PROBLEM STATEMENT: Where a line of the data holds the word "Wireless", copy that line.

SUPPLIED MATERIAL:
------------

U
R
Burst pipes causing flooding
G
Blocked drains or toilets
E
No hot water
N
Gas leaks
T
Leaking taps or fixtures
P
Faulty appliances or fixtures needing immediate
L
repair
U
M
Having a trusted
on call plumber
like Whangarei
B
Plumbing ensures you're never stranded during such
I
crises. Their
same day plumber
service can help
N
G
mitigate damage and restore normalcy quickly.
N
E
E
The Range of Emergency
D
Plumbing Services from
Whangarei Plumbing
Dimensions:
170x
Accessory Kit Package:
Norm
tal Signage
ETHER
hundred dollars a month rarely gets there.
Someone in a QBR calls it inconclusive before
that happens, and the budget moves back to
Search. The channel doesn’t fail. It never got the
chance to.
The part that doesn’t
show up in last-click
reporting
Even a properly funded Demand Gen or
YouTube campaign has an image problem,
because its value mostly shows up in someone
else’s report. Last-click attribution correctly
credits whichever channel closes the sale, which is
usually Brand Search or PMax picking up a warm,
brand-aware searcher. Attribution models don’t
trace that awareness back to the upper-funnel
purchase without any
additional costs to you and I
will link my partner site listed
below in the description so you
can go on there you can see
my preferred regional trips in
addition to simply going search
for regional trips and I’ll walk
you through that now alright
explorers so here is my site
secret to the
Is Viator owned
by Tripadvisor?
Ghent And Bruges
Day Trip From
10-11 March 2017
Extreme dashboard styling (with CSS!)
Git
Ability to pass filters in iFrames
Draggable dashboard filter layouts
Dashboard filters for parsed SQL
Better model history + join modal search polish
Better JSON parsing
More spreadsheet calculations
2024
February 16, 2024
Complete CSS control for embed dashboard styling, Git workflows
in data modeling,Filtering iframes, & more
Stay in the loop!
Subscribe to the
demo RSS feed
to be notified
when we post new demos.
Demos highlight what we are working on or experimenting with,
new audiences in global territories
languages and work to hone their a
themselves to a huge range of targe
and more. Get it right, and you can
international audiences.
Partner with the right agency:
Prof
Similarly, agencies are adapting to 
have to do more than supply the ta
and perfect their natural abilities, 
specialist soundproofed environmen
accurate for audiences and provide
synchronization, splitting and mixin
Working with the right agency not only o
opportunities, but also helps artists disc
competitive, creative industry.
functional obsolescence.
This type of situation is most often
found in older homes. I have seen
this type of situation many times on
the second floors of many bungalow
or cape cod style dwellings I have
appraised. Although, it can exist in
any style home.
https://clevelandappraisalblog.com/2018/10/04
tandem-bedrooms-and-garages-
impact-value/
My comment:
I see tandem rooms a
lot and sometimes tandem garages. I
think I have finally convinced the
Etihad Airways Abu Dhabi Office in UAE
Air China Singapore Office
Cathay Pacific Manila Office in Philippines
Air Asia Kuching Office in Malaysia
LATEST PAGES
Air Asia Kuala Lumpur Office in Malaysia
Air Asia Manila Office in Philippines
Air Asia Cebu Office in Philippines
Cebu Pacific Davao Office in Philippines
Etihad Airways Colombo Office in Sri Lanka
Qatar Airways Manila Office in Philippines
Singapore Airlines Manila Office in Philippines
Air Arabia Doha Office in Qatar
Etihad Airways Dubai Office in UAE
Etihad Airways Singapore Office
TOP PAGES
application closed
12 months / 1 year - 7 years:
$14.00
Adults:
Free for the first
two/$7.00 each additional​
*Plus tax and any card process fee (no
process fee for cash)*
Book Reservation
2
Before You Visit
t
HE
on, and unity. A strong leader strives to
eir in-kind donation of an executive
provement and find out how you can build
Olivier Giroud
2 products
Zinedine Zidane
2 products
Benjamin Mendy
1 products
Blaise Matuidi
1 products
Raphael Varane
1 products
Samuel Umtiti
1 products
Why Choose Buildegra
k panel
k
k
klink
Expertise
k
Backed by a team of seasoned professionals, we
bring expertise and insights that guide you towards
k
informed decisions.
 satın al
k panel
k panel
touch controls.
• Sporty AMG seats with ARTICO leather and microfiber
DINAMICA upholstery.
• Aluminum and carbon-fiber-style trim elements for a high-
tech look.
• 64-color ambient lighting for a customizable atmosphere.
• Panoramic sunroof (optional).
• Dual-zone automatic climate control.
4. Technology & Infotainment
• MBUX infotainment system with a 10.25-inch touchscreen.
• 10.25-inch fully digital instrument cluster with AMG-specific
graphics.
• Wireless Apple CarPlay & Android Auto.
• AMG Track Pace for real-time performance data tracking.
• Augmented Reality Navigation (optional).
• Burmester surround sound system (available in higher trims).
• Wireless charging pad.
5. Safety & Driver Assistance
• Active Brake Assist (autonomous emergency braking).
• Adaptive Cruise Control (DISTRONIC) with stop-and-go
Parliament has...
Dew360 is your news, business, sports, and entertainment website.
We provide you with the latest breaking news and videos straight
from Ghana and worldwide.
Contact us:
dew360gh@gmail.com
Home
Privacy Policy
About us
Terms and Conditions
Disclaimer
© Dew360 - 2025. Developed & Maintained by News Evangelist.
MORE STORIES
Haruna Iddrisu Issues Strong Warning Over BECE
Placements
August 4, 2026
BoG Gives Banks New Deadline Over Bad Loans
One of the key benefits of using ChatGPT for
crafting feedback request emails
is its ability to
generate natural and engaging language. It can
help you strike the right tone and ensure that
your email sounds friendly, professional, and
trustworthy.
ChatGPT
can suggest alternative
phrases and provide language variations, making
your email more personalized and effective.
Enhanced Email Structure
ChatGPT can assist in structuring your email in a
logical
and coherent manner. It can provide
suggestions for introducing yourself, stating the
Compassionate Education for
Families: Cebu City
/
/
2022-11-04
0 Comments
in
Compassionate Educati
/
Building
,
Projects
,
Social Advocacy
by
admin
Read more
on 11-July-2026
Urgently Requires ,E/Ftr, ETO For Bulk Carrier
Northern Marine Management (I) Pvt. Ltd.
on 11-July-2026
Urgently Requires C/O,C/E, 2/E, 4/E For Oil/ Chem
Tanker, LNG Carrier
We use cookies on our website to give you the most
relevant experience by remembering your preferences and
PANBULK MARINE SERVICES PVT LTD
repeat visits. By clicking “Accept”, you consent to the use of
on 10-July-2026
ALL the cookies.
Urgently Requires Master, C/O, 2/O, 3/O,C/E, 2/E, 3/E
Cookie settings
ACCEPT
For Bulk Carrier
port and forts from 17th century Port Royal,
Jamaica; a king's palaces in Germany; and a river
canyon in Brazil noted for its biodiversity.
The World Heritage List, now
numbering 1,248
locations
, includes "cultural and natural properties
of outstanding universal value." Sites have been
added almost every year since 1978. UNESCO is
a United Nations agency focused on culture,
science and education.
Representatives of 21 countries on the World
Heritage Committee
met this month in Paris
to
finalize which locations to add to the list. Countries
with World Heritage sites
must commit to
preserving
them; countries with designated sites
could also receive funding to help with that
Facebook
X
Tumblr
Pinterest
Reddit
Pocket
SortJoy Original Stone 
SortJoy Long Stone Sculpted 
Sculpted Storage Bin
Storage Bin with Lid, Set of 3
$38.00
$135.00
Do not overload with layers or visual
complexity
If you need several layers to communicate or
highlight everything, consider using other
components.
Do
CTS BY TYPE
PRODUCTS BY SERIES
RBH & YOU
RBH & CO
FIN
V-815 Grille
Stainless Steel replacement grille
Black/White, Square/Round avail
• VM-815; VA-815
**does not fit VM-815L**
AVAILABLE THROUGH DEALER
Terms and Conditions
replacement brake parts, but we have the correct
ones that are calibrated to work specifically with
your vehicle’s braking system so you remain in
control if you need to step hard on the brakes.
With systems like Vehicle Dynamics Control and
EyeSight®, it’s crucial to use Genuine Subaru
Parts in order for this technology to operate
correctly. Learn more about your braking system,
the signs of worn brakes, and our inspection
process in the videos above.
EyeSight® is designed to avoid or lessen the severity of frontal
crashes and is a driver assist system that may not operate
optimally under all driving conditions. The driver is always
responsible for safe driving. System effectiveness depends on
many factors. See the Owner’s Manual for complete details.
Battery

------------

EXPECTED OUTPUT:
• Wireless Apple CarPlay & Android Auto.
• Wireless charging pad.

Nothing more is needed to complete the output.